Re: Revive a dead md raid5 array

Jogchum Reitsma <jogchum.reitsma@xxxxxxxxx> · Tue, 27 Nov 2018 11:07:52 +0100

Hi WOL (and maybe some others reading this)
Sorry for the delay in responding, but this is getting out of my depth
:-( But yes, I think putting sdf in there should work. I don't know how
to tell mdadm that sdd should be active.

If you've got all the drives backed up, then fine. Actually, I think the
best bet from here would be to read up on overlays - it's in the wiki -
and overlay sda, sdb, sdf before re-assembling the array. That way,
you're not actually going to write to the array so if it goes
pear-shaped you haven't done any damage, and if it works you can just
tear down the overlay (reboot, say), and then assemble for real.

Cheers,
Wol

I read some info about overlays - for example on the Archlinux wiki - 
and of course on the raid wiki.
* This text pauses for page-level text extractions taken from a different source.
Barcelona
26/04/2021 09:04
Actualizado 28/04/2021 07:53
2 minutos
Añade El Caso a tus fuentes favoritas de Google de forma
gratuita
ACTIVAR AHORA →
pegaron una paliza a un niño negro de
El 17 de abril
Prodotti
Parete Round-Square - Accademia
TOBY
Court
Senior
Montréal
But I' m not sure if my understanding of 
the matter is enough to get going.

The explanation on the raid-wiki uses parallel, and apparently, reading 
the first few lines of it' s man-pages, parallel itself is rather 
complicated. That makes understanding the code presented in the wiki not 
easy, at least not for me.

I have essentially two questions here:

- in the wiki two functions are defined under the heading "Overlay 
manipulation functions". Should I do something with these functions? I 
don' t see (but that might well be my own shortcoming) where these 
functions are called in the " parallel" code snippets

- the overlays are files, which should be at least 1% of the size of the 
disks going to be overlaid. In my case, that adds up to 160GB. I don' t 
see (but that might well be .... ) a directory- or filename in the 
examples given. So where are these files placed? If on the root file 
system, I have a problem, because I have only some 25GB available there.
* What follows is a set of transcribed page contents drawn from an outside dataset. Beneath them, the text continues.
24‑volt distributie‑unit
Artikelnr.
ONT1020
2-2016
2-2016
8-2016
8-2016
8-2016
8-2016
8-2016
Aside from all this, I still have some questions about what I see is the 
state of my array. Here I hope some experts reading this can be of some 
help...

- why is a drive, once kicked out of the array, declared a spare by mdadm?
- is there a way of resetting that?
- maybe the most puzzling: how is it possible that a drive (in my case 
/dev/sdf) which has never been kicked out of the array, and which 
according to smartctl is healthy (Raw_Read_Error_Rate = 0), has an event 
count 859 lower that all the other drives? It's 1272457 vs 273316...
- suppose I get the array up and running again, how are the chances of 
data corruption, and if above zero (what I think it will be) is there a 
way to see which files are corrupt?

Cheers, and thanks!

Jogchum